Aside from the courts though, who is the future of British tennis? i looks at the three men and three women who might, in years to come, make this year’s dire run on the clay a thing of the past.
When Henry Searle won the Wimbledon boys title last summer, he was the first Brit to do so since the 1960s. The son of former first-class cricketer Harvey Trump, the rangy left-hander beat fifth seed Yaroslav Demin in the final in straight sets, cheered on by a “Barmy Army” of friends and family.
Junior tennis is not always a good indicator of senior talent in the men’s game but Searle’s ability has convinced Morgan Phillips, head of boys’ tennis at the National Academy in Loughborough where the teenager trains, to quit his job to help him take his first steps in the professional game.
And after spending some time training with Jack Draper and former South African cricket team fitness trainer Steve Kotze, Searle is starting to deliver, reaching his first Futures final last month and a new career-high of 631 in the world.
Behind Searle, Oliver Bonding and Viktor Frydrych are Britain’s top ranked juniors.

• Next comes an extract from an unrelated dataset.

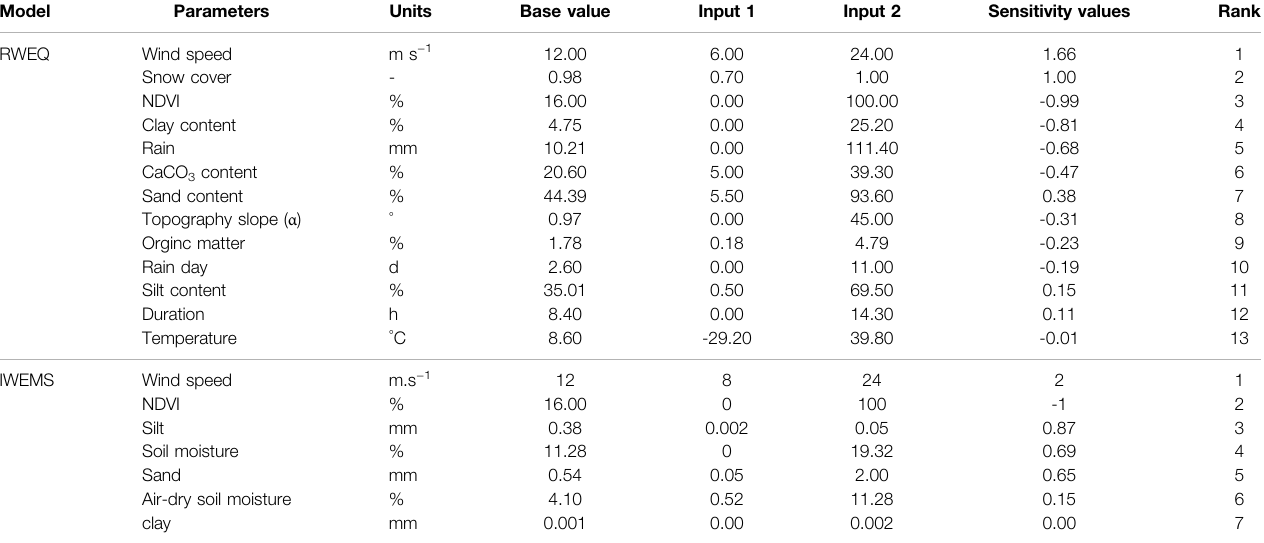
TABLE 3 | The values of testing parameters, base values, input values and sensitivity values in RWEQ and IWEMS. Model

Frydrych, 18, reached the boys doubles final in Australia earlier this year but is yet to make the kind of strides in the senior game that his classmate Searle has.
Bonding is two years their junior, but did recently become the first British boy to win a Junior 500 title on the clay courts of Blumenau in Brazil.
If you speak to anyone in British tennis who knows the junior game, they all talk up the chances of Hannah Klugman being the one to outstrip the rest.
Klugman was just 14 when she won the U18s Orange Bowl last year, a prestigious Floridian junior tournament previously won by the likes of Chris Evert, Caroline Wozniacki, Bianca Andreescu and Coco Gauff – and held on clay. Now 15, she is the No 6 ranked junior in the world and is on the verge of breaking the top 600 in seniors after reaching multiple quarter-finals at Futures level.
Mika Stojsavljevic is in the same cohort as Klugman but without the strength of junior results. However, just last month the Londoner was given a wildcard into the Nottingham $35k – and promptly won the tournament to rise nearly 200 places in the world rankings.
Mimi Xu is the oldest of the trio, but only by a few months but is in the same bracket in the world rankings at 677 and has beaten Klugman on tour as recently as October.